Dashboards That Matter
Most agent dashboards show vanity metrics: number of agents running, total workflows completed, average latency. These tell you the system is alive. They don’t tell you the system is working correctly.
Build dashboards around these metrics instead:
- Success rate by workflow type. Not just “did it complete without errors” but “did it produce validated, correct output.” A workflow that completes but fails output validation is not a success.
- Token cost per workflow, trending over time. Rising token costs mean degrading efficiency. This is often the first sign that prompts need tuning or that input patterns have shifted.
- Exception rate by policy version. When you update an agent’s policies, track whether the new version produces more or fewer exceptions. This is your A/B test for agent behavior changes.
- Mean time to detect agent errors. How long between an agent producing bad output and your team discovering it? This measures the effectiveness of your entire observability stack.
- Validation pass rate by field and document type. Granular accuracy metrics that tell you exactly where the agent struggles.
The goal is a dashboard where a single glance tells you: are our agents healthy, accurate, and cost-efficient? If any of those dimensions degrades, the dashboard should make it obvious within minutes, not days.
Related Reading
- Building AI Agents That Don’t Hallucinate: Ground truth validation and retrieval strategies that complement observability
- Fault-Tolerant AI Agent Pipelines: Designing agent architectures that recover gracefully from failures
- What Are AI Agent Guardrails?: Policy enforcement and safety checks for autonomous agent systems
- What Is Deterministic AI?: How compiled execution reduces the non-deterministic surface area of agent workflows
Frequently Asked Questions
Can I use existing APM tools like Datadog or New Relic for agent observability?
They’re a starting point, not a solution. Traditional APM tools capture latency, error rates, and throughput, which you still need. But they lack agent-specific primitives: decision traces, token accounting, confidence scores, and output validation. Use your APM for infrastructure-level monitoring, then layer agent-specific observability on top using structured logs and custom OpenTelemetry spans.
How much logging overhead is acceptable for production agent workflows?
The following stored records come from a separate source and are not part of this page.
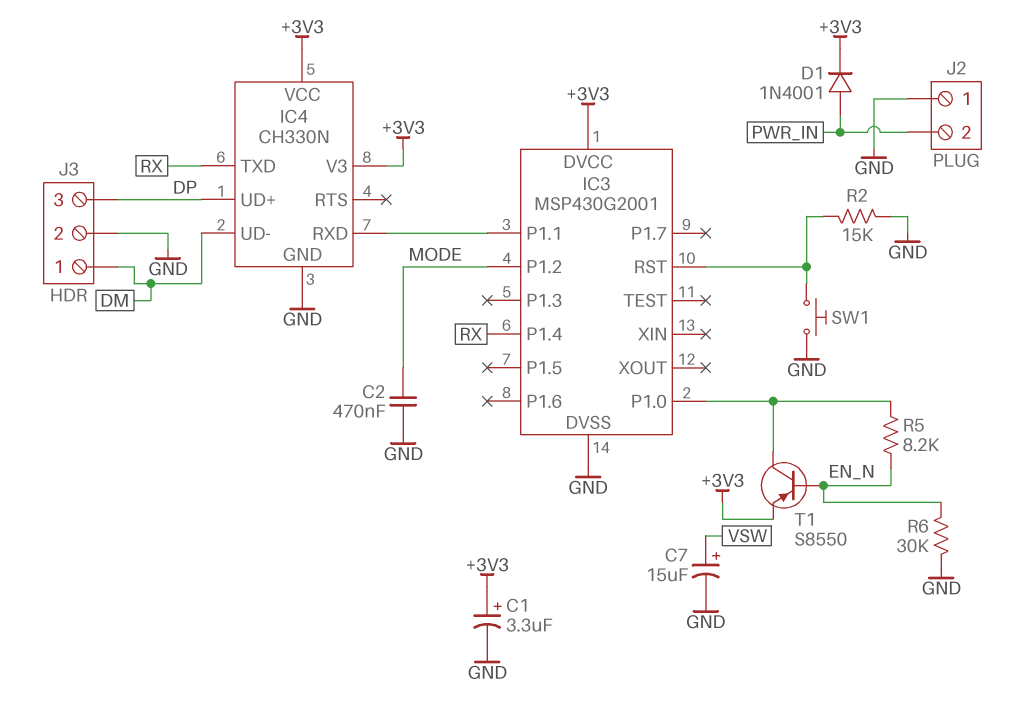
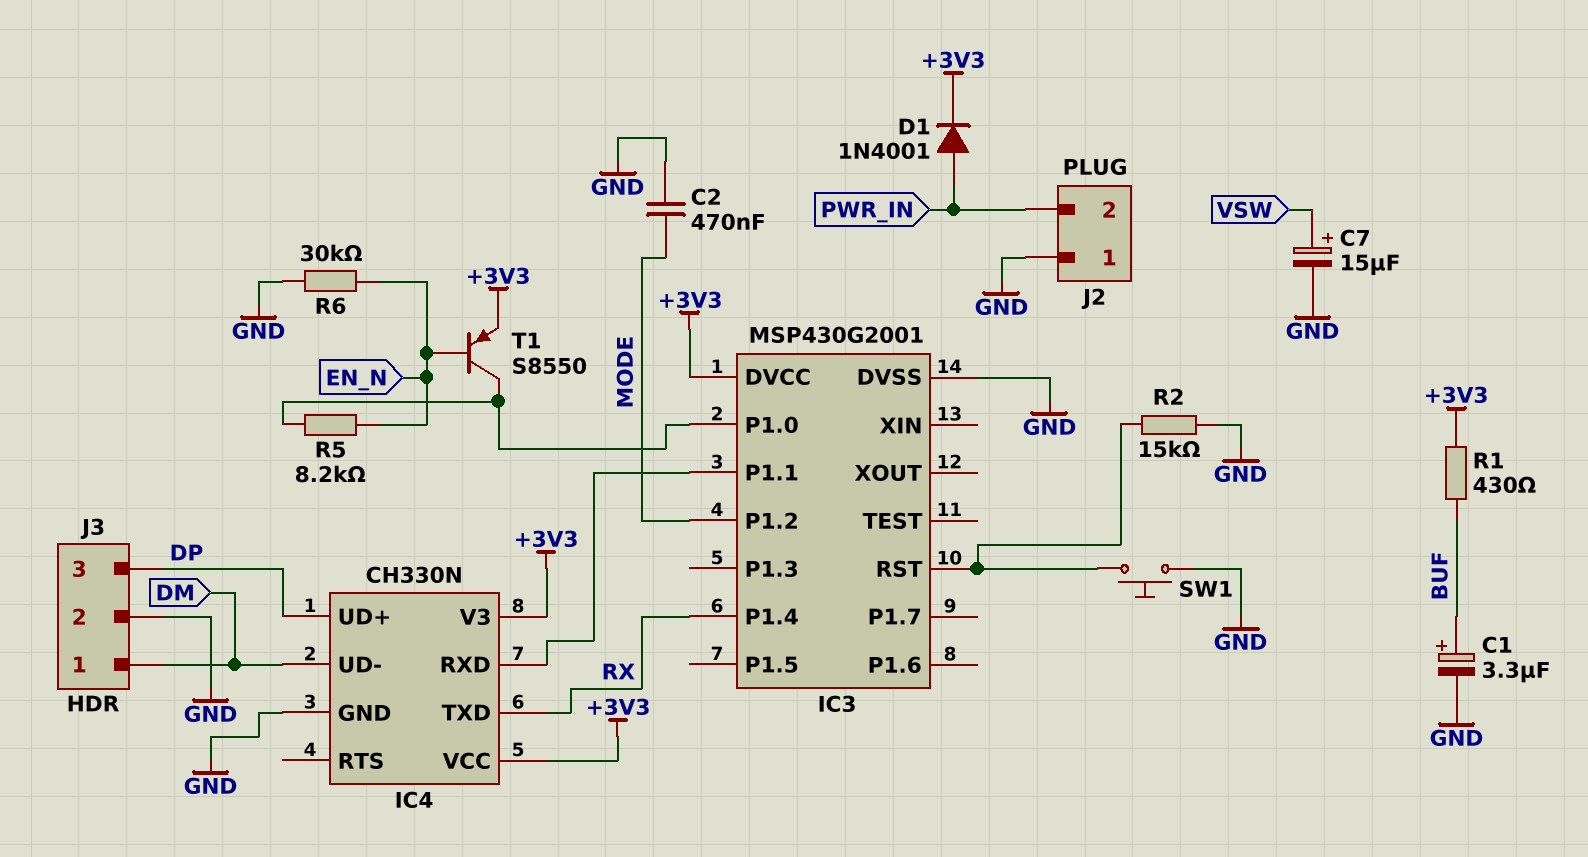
C1: 3.3uF (plus +3V3, minus GND) -> 3.3uF (plus BUF, minus GND)
R1: none -> 430 (+3V3, BUF)

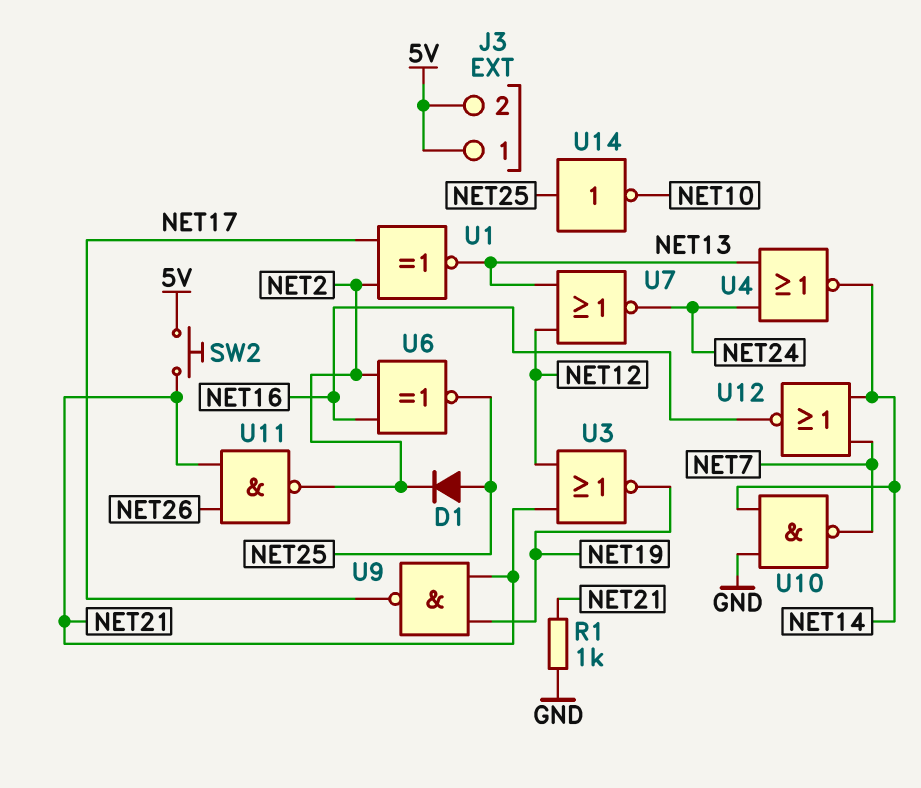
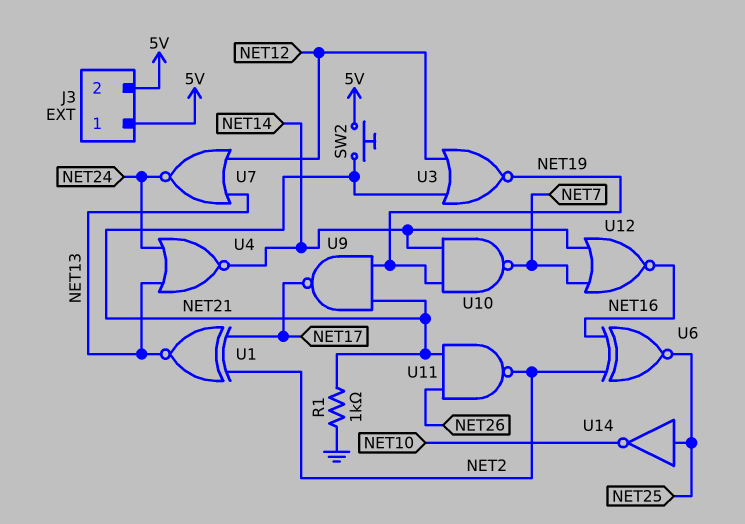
D1: diode (A NET25, K NET2) -> none
U10: NAND (in GND, in NET14, out NET7) -> NAND (in NET14, in NET19, out NET7)

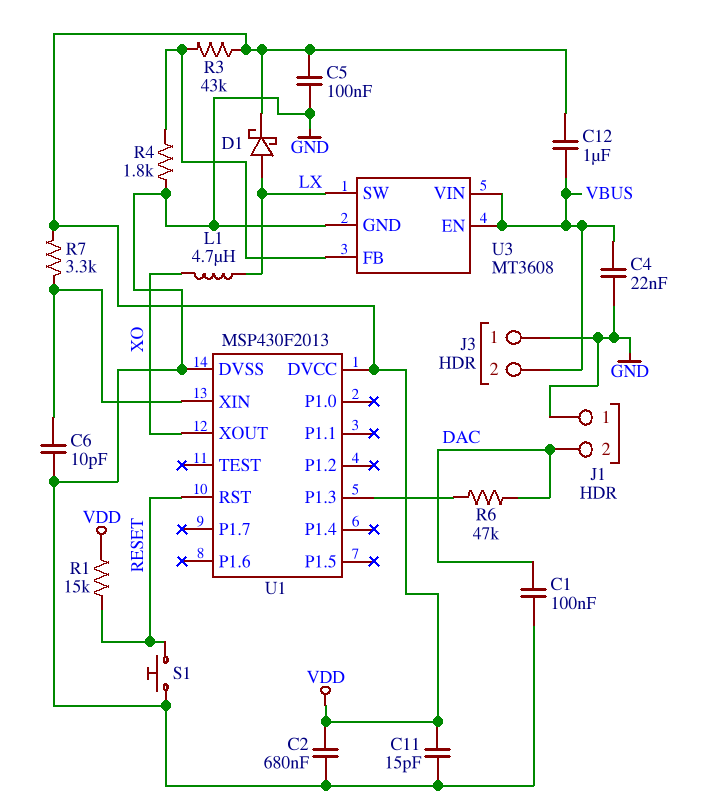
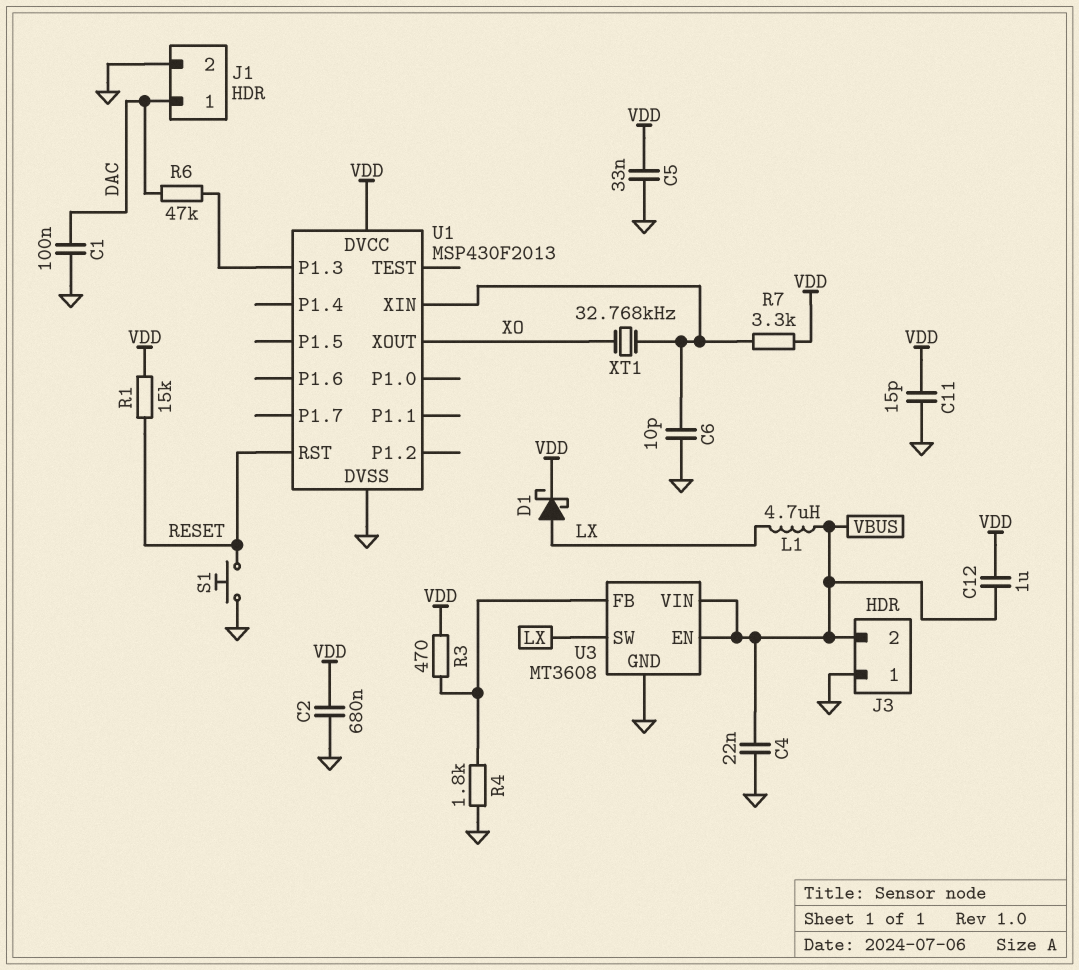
C5: 100nF (GND, VDD) -> 33nF (GND, VDD)
J1 pin 1: GND -> DAC
J1 pin 2: DAC -> GND
L1: 4.7uH (LX, XO) -> 4.7uH (LX, VBUS)
R3: 43k (U3/FB, VDD) -> 470 (U3/FB, VDD)
XT1: none -> 32.768kHz (U1/XIN, XO)

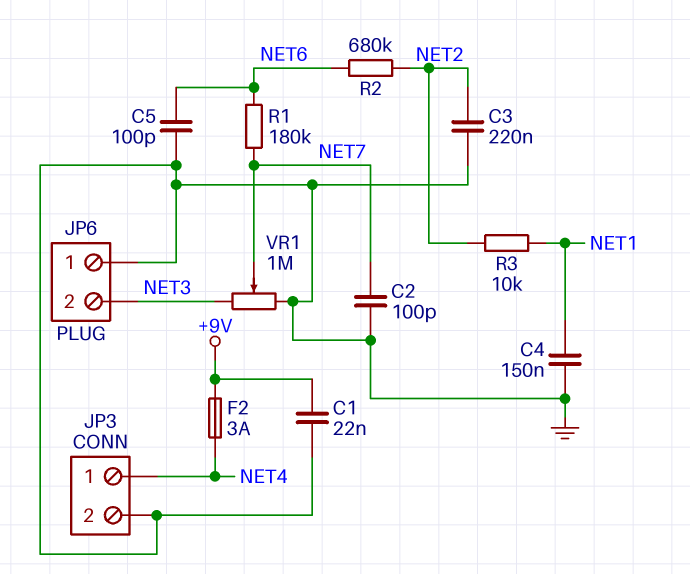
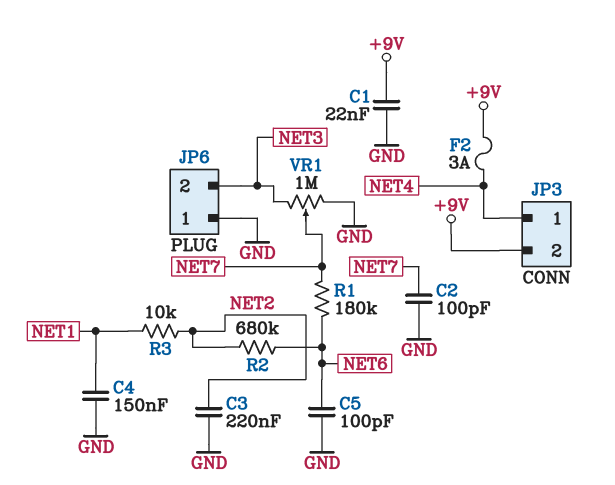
JP3 pin 2: GND -> +9V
Decision-level structured logging adds minimal latency (sub-millisecond per log entry) but can generate significant data volume. A typical agent workflow might produce 20 to 50 structured log entries. The cost is storage, not performance. Compress and sample judiciously: log every decision for failed workflows, sample at 10 to 20 percent for successful ones. Never skip logging for workflows that exceed their token budget.
What’s the most important metric to track for AI agents in production?
Validated success rate: the percentage of workflows that complete and produce output that passes all validation checks. Raw completion rate is misleading because agents can “succeed” while producing incorrect output. If you can only track one metric, track how often your agent produces correct, validated results.
How do you handle debugging when LLM providers don’t expose reasoning traces?
You instrument around the black box. Log the exact prompt sent, the full response received, and the decision your agent made based on that response. Track input/output pairs over time to build a behavioral profile. When outputs diverge unexpectedly, you may not know why the model responded differently, but you can identify which inputs trigger instability and add deterministic handling for those cases.